(Excerpts from a dataset)
****************************************
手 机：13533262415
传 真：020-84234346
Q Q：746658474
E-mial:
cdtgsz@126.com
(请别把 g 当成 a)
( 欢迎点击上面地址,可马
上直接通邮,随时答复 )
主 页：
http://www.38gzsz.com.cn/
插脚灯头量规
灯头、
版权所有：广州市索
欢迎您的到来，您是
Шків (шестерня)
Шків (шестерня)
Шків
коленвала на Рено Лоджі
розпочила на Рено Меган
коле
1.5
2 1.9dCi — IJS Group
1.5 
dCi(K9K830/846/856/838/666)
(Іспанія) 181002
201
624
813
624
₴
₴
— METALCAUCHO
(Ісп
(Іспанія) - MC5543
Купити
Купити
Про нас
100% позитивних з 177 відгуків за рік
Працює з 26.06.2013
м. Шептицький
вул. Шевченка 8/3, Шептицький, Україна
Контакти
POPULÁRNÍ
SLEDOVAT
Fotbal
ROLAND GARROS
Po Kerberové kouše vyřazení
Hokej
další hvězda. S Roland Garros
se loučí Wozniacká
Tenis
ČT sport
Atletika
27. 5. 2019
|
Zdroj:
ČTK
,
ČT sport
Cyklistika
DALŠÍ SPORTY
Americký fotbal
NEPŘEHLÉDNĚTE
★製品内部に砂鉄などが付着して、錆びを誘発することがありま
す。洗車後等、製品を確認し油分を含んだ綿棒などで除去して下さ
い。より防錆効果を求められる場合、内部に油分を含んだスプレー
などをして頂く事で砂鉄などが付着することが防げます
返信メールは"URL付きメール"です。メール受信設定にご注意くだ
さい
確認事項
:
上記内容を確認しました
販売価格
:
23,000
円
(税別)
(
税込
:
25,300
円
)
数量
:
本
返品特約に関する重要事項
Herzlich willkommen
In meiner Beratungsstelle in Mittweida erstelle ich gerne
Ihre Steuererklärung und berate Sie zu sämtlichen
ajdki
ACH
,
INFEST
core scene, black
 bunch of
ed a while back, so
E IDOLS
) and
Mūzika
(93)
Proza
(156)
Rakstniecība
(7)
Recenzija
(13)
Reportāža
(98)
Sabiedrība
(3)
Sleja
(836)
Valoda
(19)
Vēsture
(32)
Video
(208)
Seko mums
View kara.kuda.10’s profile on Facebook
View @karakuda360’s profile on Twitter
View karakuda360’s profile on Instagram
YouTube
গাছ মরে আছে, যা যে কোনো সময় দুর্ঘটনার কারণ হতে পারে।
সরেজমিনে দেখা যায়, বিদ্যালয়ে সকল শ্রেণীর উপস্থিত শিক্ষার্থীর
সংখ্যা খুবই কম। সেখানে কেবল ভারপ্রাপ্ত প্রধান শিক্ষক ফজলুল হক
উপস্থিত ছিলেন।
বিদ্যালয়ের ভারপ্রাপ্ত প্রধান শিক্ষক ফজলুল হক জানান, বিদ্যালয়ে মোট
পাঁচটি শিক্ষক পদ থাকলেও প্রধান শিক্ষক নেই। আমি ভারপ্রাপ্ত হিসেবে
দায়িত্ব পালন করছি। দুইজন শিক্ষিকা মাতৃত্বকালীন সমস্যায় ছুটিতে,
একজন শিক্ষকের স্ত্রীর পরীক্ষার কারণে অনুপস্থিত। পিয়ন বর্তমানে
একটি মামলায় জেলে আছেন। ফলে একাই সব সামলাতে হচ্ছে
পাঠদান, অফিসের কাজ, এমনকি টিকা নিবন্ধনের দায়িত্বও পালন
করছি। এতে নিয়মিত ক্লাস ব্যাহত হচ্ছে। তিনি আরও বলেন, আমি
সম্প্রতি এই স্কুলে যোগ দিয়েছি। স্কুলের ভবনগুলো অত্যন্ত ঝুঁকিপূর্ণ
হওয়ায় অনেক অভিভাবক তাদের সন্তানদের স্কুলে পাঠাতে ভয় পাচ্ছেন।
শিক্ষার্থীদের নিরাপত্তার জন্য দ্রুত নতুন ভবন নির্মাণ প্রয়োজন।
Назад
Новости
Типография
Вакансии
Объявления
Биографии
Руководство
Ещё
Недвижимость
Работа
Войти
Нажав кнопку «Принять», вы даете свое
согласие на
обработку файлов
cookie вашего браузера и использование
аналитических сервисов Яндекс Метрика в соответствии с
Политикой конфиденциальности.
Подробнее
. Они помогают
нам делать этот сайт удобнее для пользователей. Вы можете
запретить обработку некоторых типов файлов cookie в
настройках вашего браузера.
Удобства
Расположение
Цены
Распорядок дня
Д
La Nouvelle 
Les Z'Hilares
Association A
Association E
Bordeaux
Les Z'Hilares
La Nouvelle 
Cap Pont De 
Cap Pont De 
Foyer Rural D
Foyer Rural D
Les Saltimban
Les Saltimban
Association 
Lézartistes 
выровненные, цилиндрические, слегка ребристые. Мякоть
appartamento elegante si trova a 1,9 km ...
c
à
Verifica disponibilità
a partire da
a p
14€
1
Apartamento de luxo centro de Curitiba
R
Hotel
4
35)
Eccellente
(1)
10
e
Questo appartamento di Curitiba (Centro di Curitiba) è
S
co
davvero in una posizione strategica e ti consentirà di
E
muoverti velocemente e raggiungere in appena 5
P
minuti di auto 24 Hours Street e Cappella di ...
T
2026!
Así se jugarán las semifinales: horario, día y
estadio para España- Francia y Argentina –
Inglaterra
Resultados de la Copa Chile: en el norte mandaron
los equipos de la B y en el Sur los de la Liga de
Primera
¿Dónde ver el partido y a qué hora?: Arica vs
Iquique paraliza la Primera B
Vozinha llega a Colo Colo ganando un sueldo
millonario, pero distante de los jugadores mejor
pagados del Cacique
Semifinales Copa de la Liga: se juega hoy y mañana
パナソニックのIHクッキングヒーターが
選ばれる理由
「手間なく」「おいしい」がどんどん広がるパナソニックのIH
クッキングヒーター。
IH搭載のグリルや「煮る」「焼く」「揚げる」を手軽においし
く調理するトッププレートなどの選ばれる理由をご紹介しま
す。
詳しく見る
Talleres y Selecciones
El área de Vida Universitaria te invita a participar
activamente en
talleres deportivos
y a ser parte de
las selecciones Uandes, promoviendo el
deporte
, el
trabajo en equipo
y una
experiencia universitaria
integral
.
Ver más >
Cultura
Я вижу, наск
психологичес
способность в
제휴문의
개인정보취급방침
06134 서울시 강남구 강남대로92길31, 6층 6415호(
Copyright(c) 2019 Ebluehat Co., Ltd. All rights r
****************************************
**Exercise objective**: Print the records verbatim, stopping after the "পাঁচটি শিক্ষক পদ" line.

**Task solution**:
手 机：13533262415
传 真：020-84234346
Q Q：746658474
E-mial:
cdtgsz@126.com
(请别把 g 当成 a)
( 欢迎点击上面地址,可马
上直接通邮,随时答复 )
主 页：
http://www.38gzsz.com.cn/
插脚灯头量规
灯头、
版权所有：广州市索
欢迎您的到来，您是
Шків (шестерня)
Шків (шестерня)
Шків
коленвала на Рено Лоджі
розпочила на Рено Меган
коле
1.5
2 1.9dCi — IJS Group
1.5 
dCi(K9K830/846/856/838/666)
(Іспанія) 181002
201
624
813
624
₴
₴
— METALCAUCHO
(Ісп
(Іспанія) - MC5543
Купити
Купити
Про нас
100% позитивних з 177 відгуків за рік
Працює з 26.06.2013
м. Шептицький
вул. Шевченка 8/3, Шептицький, Україна
Контакти
POPULÁRNÍ
SLEDOVAT
Fotbal
ROLAND GARROS
Po Kerberové kouše vyřazení
Hokej
další hvězda. S Roland Garros
se loučí Wozniacká
Tenis
ČT sport
Atletika
27. 5. 2019
|
Zdroj:
ČTK
,
ČT sport
Cyklistika
DALŠÍ SPORTY
Americký fotbal
NEPŘEHLÉDNĚTE
★製品内部に砂鉄などが付着して、錆びを誘発することがありま
す。洗車後等、製品を確認し油分を含んだ綿棒などで除去して下さ
い。より防錆効果を求められる場合、内部に油分を含んだスプレー
などをして頂く事で砂鉄などが付着することが防げます
返信メールは"URL付きメール"です。メール受信設定にご注意くだ
さい
確認事項
:
上記内容を確認しました
販売価格
:
23,000
円
(税別)
(
税込
:
25,300
円
)
数量
:
本
返品特約に関する重要事項
Herzlich willkommen
In meiner Beratungsstelle in Mittweida erstelle ich gerne
Ihre Steuererklärung und berate Sie zu sämtlichen
ajdki
ACH
,
INFEST
core scene, black
 bunch of
ed a while back, so
E IDOLS
) and
Mūzika
(93)
Proza
(156)
Rakstniecība
(7)
Recenzija
(13)
Reportāža
(98)
Sabiedrība
(3)
Sleja
(836)
Valoda
(19)
Vēsture
(32)
Video
(208)
Seko mums
View kara.kuda.10’s profile on Facebook
View @karakuda360’s profile on Twitter
View karakuda360’s profile on Instagram
YouTube
গাছ মরে আছে, যা যে কোনো সময় দুর্ঘটনার কারণ হতে পারে।
সরেজমিনে দেখা যায়, বিদ্যালয়ে সকল শ্রেণীর উপস্থিত শিক্ষার্থীর
সংখ্যা খুবই কম। সেখানে কেবল ভারপ্রাপ্ত প্রধান শিক্ষক ফজলুল হক
উপস্থিত ছিলেন।
বিদ্যালয়ের ভারপ্রাপ্ত প্রধান শিক্ষক ফজলুল হক জানান, বিদ্যালয়ে মোট
পাঁচটি শিক্ষক পদ থাকলেও প্রধান শিক্ষক নেই। আমি ভারপ্রাপ্ত হিসেবে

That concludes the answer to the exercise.